Recently I was recalling how I first discovered positive psychology and the difference it made in my life. I had just been given a promotion at work and as a new manager, I was now responsible for motivating staff, ensuring that they were happy and also that productivity was high. The challenge I had was not only being a new manager, but also that morale was low and turnover of staff was high and so I thought there must be another way to manage people more effectively than the “old school” style of management that existed in the organisation I was working for.
Discovering positive psychology
I spent the first year or so reading up as much as I could about psychology and then one day as I was at the airport bookshop looking for something to read, just about to head off on holiday, and a book caught my eye. It was Authentic Happiness by Dr Martin Seligman. What really struck me about the book was that it talked about a science of happiness and how to fulfil your potential from the emerging field called positive psychology. For me, this was exciting as it wasn’t “pop” psychology and it wasn’t advice from a self-help “guru”. The book covered the main topics of positive psychology, which were how to be happier, bringing an awareness of positive emotions, playing to your strengths and also building resilience for times of adversity. What was really compelling for me about positive psychology was that research was producing a growing number of evidence-based tools for people to use in their personal and professional lives.
Using positive psychology as a new manager
As a new manager, this was enlightening as it allowed me to discover what I could do to help my colleagues to perform at their best and to fulfil their potential. I started reading as much as I could about positive psychology and then applying what I’d learned in the workplace. I became an avid spotter of colleagues’ strengths, to understand the tasks that they performed well at, they enjoyed doing, they appeared to get energised carrying out and that they seemed to do almost effortlessly.
As a result, I had a greater awareness of employees’ strengths and emotions, which allowed me to assign tasks accordingly, so that they would be happier and more productive. A win-win situation for the organisation and for them.
Another area of interest for me from positive psychology was the research into resilience and building coping strategies for times of adversity. The team were putting in a tremendous amount of effort and working long hours and I was worried about how much more they could push themselves, whilst being conscious that the workload wasn’t going to drop any time soon. I was also under a lot of pressure to produce results and being quite young for a manager, I was aware that I was being scrutinised to see that I was up for the job and the responsibility.
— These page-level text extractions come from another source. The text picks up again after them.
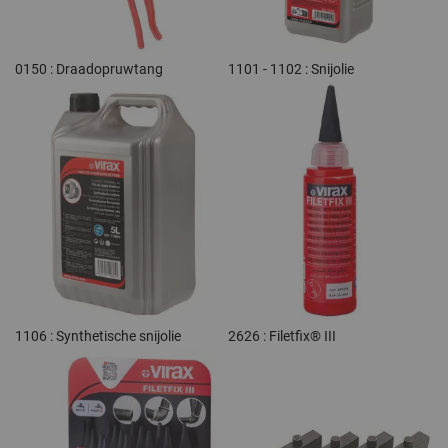
0150 : Draadopruwtang
1101 - 1102 : Snijolie
1106 : Synthetische snijolie
2626 : Filetfix® III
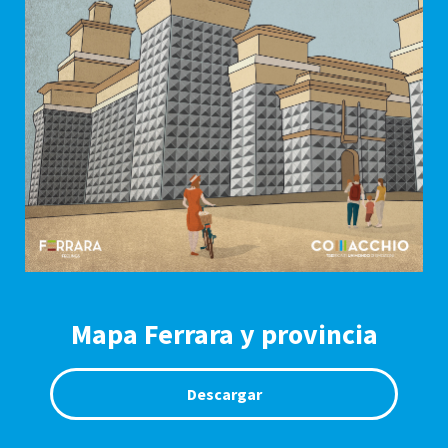
Mapa Ferrara y provincia
Descargar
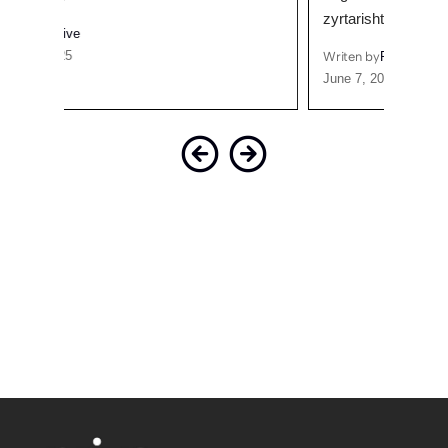
zyrtarisht se koncerti i…
Writen
Octobe
Writen by
Prive
June 7, 2026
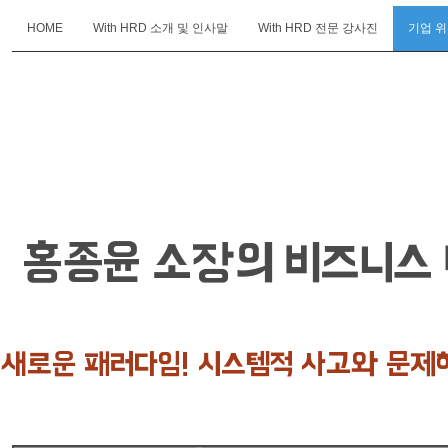
HOME
With HRD 소개 및 인사말
With HRD 전문 강사진
기업 
With
HRD
홍종윤 소장의 비즈니스
새로운 패러다임! 시스템적 사고와 문제해결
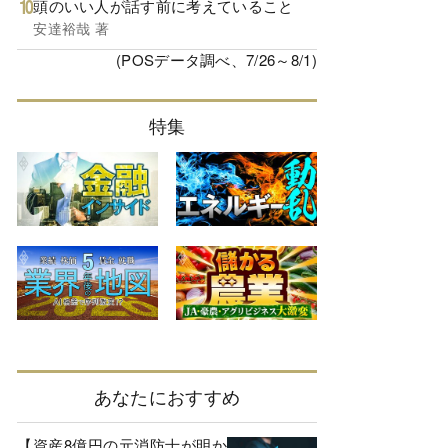
頭のいい人が話す前に考えていること
安達裕哉 著
(POSデータ調べ、7/26～8/1)
特集
あなたにおすすめ
【資産8億円の元消防士が明か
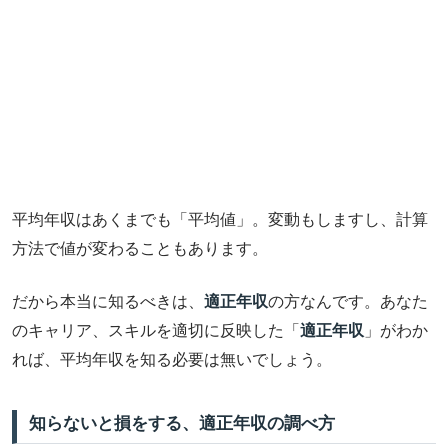
平均年収はあくまでも「平均値」。変動もしますし、計算
方法で値が変わることもあります。
だから本当に知るべきは、
適正年収
の方なんです。あなた
のキャリア、スキルを適切に反映した「
適正年収
」がわか
れば、平均年収を知る必要は無いでしょう。
知らないと損をする、適正年収の調べ方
It was for this reason that I decided to apply some of the evidence-based coping strategies to boost my resilience in such stressful times. I found that it helped me to put situations into perspective and also to dispute nagging doubts that I would have about my ability or challenging circumstances I found myself in. This helped me to manage my stress levels and avoid burnout, which is something that I began to introduce to the team.
3 tips for the new manager
Here are my 3 suggested positive psychology related tips for a new manager
- Discover what your own strengths are and become familiar with a language of strengths. This will also help you to start spotting the strengths of your colleagues. You can take a character strengths survey here
- Focus on and appreciate what your employees CAN do more than what they CAN’T do and encourage them to do more of what they can do
- Give your colleagues evidence-based coping strategies for challenging times and times of stress, so as to avoid burnout.